Harry Lex, Secretary / Treasurer
Harry has worked as a financial consultant for Fidelity Investments in Arizona and Boston, Massachusetts. He studied business economics at the University of Arizona, during which time he became deeply interested in the conservation of jaguars in the U.S.-Mexico borderlands. Harry has been able to use his professional knowledge and experience in the financial world, along with his enthusiasm to protect wildlife, to enhance NJP’s mission. He lives in Arkansas and works as a flight instructor at Summit Aviation.

Alberto Búrquez Montijo, Ph.D., Director
Alberto is a population ecologist, desert botanist, and researcher at the Instituto de Ecología of the Universidad Nacional Autónoma de México. He received his Ph.D. in Ecology and Evolutionary Biology from the University of Cambridge. The environmental variation and landscapes of northern Mexico and the southwestern U.S. provide him with the ideal setting for comparative studies using the progression of biomes from desert to tropical deciduous forest. Alberto links research and conservation to share scientific knowledge with the general public. He is presently working in population and community ecology of desert plants, plant-animal relationships, biogeography, and conservation of the Sonoran desert.

Aaron Flesch, Ph.D., Director
Aaron has worked in Sonora since 2000 and on the Northern Jaguar Reserve since 2005. He is a research scientist in the School of Natural Resources and the Environment at the University of Arizona, where he focuses on ecological questions important for the management and conservation of wildlife and habitats. He is the author of nearly 60 publications and technical reports. Aaron is passionate about fieldwork, natural history, and landscape conservation, and is committed to producing science that has both theoretical and applied value. He received his Ph.D. in Organismal Biology and Ecology from the University of Montana.

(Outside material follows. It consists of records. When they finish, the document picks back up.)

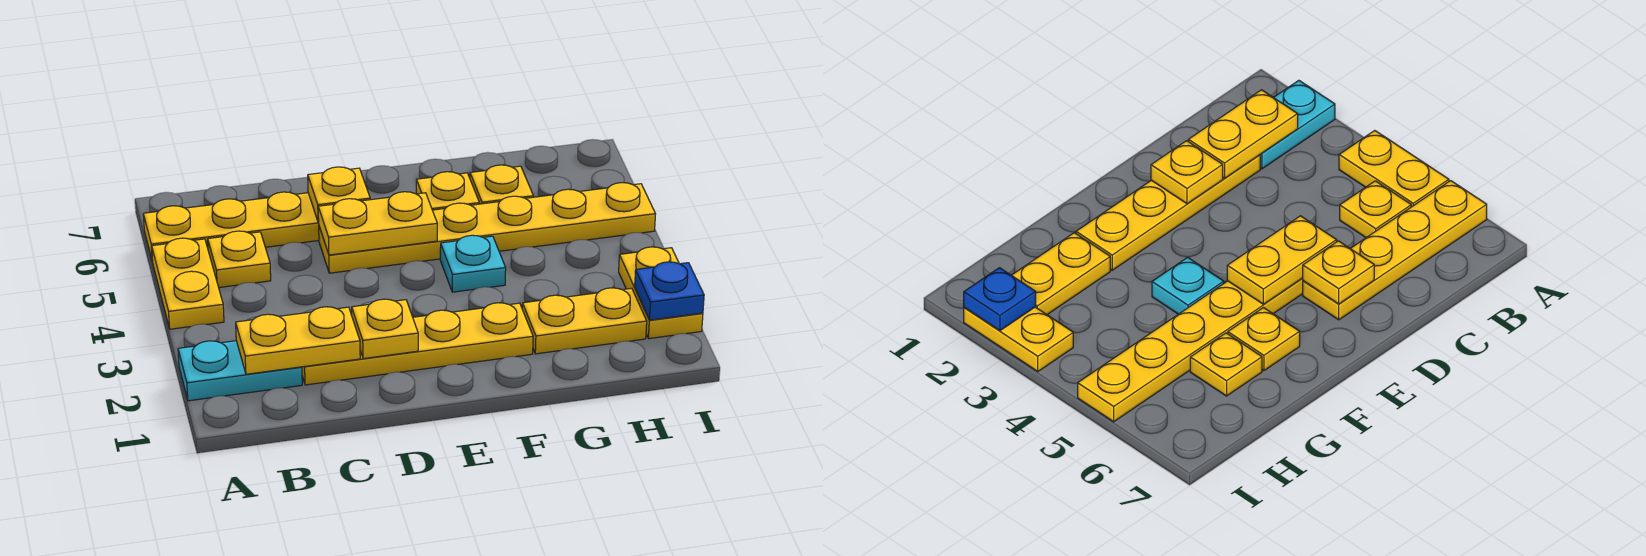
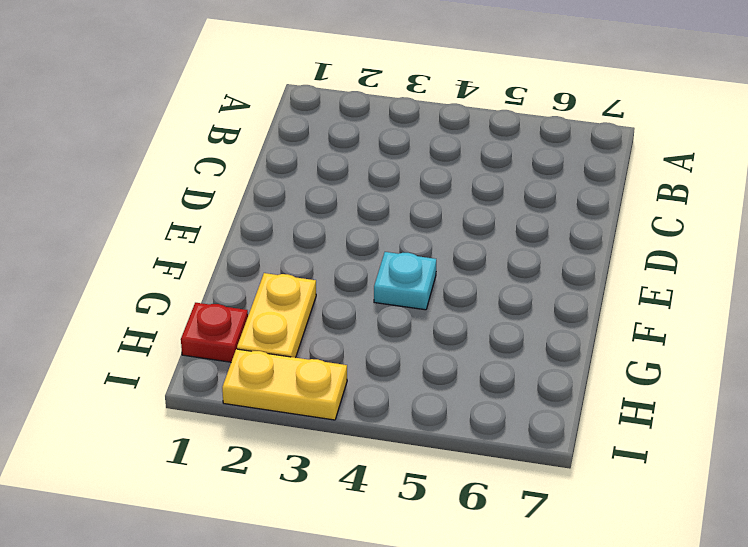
red plate H1 level 1 -> none
none -> cyan plate A2:B2 level 1
none -> yellow plate A4:A5 level 1
none -> yellow plate A6:D6 level 1

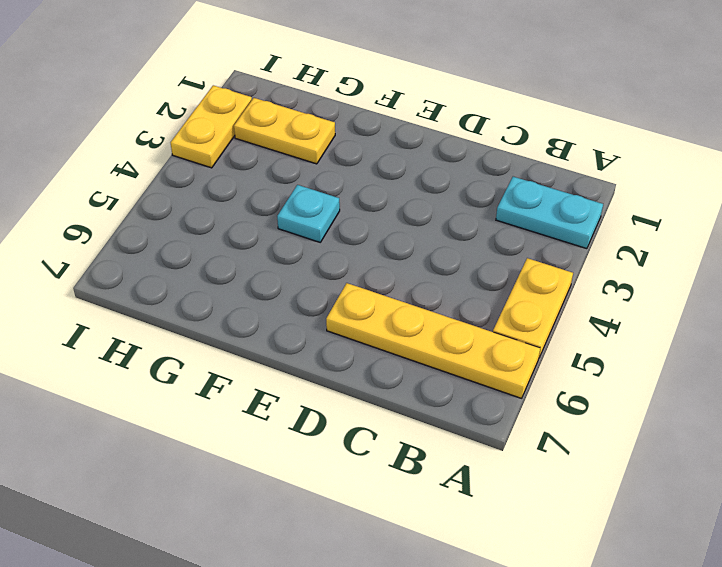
none -> yellow plate B5 level 1
none -> yellow plate C2:F2 level 1
none -> yellow plate D5:I5 level 1

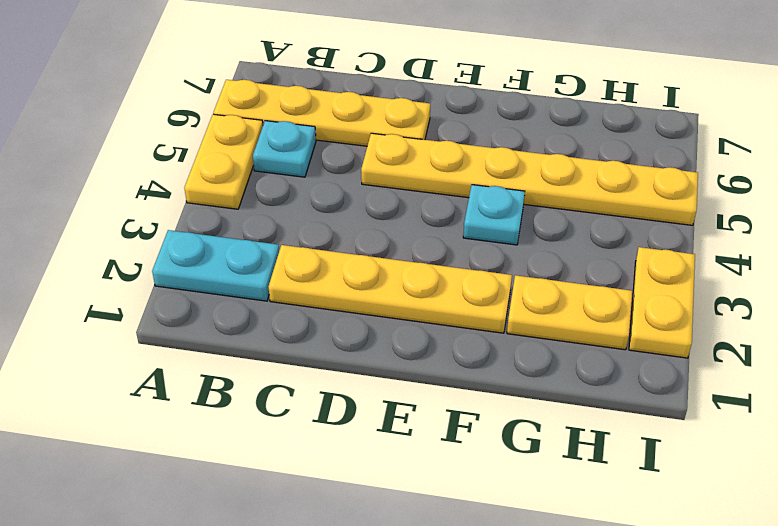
cyan plate B5 level 1 -> yellow plate B5 level 1
none -> yellow plate F6 level 1
none -> yellow plate G6 level 1
none -> yellow plate B2:C2 level 2

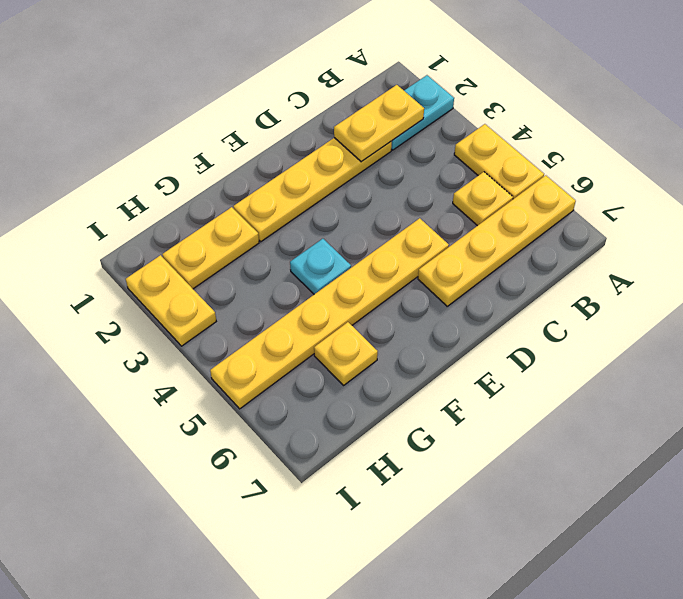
none -> yellow plate F6 level 1
none -> yellow plate D2 level 2
none -> yellow plate D5:E5 level 2

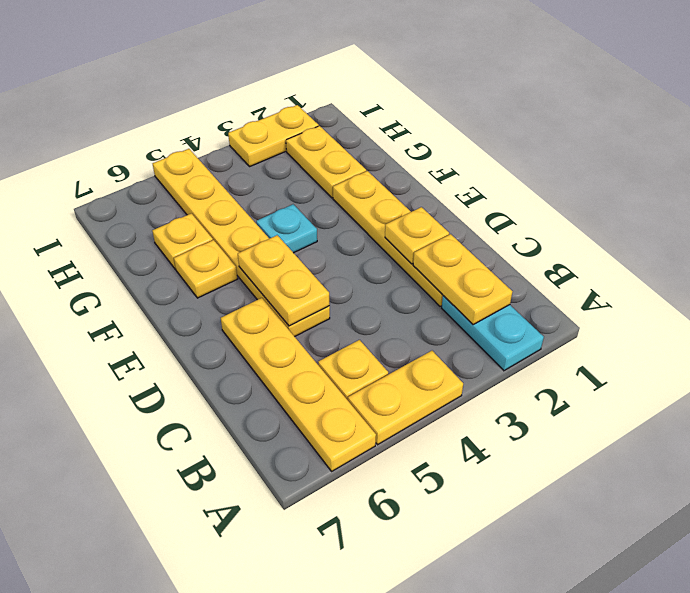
none -> yellow plate D6 level 2
none -> blue plate I2 level 2

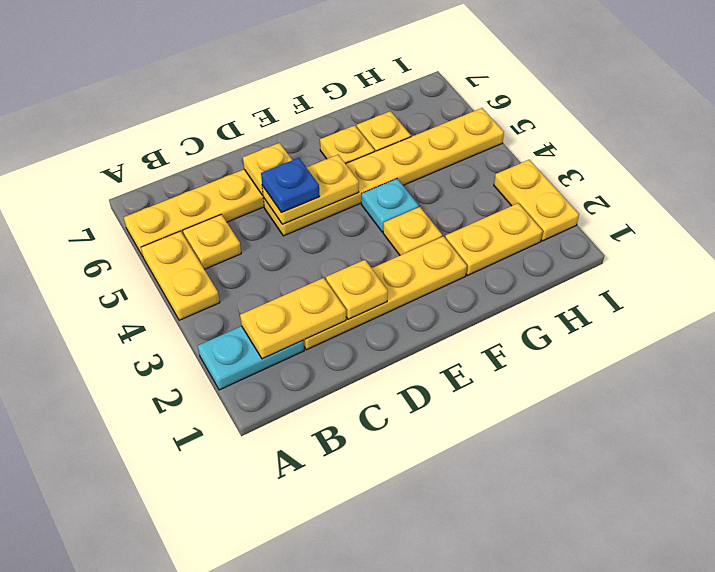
blue plate D5 level 3 -> blue plate I2 level 2
yellow plate F3 level 1 -> none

Carlos López González, Ph.D., Director
Carlos has been researching jaguars and other carnivore species in Mexico and the U.S. since 1992. He is co-author of Borderland Jaguars, a comprehensive analysis of the historic presence of jaguars in the region. Having received his Ph.D. in Biology from the Universidad Nacional Autónoma de México, Carlos is a research professor at the Universidad Autónoma de Querétaro. His main interests are in predator-prey interactions, vertebrate community ecology, and the behavior and conservation of large mammalian carnivores. Carlos has worked as a research associate for the Northern Rockies Conservation Cooperative and Denver Zoo.

Angelina Martínez Yrízar, Ph.D., Director
Angelina has worked as a researcher and professor at the Instituto de Ecología of the Universidad Nacional Autónoma de México in Hermosillo since 1989. She received her Ph.D. in Ecology from the University of Cambridge. Angelina’s research interests are in understanding the functioning of ecosystems in the Sonoran desert and tropical deciduous forests of Mexico, with an emphasis on litter production and decomposition processes. She is a member of the Red Mexicana de Investigación Ecológica a Largo Plazo, analyzing the impact of climatic events on tropical deciduous forest.

Laura Paulson, Director
Laura is the Southwest borderlands program lead for the Wildlife Conservation Society. She has more than 20 years’ experience working with landowners, communities, and governments in Mexico, Indonesia, Latin America, and the U.S. with The Nature Conservancy, Wildlands Network, and the Udall Center for Studies in Public Policy. Laura played a lead role in co-creating the Mexico Sustainable Ranching Roundtable, and establishing and managing Mexico’s first conservation bison herd. She serves on the Bison Recovery Task Force for Mexico and plays a coordination role with the Borderlands Linkages Partnership, an initiative to promote collaboration on jaguar conservation in Arizona and Sonora. Laura recieved her M.S. in Latin American Studies from the University of Arizona.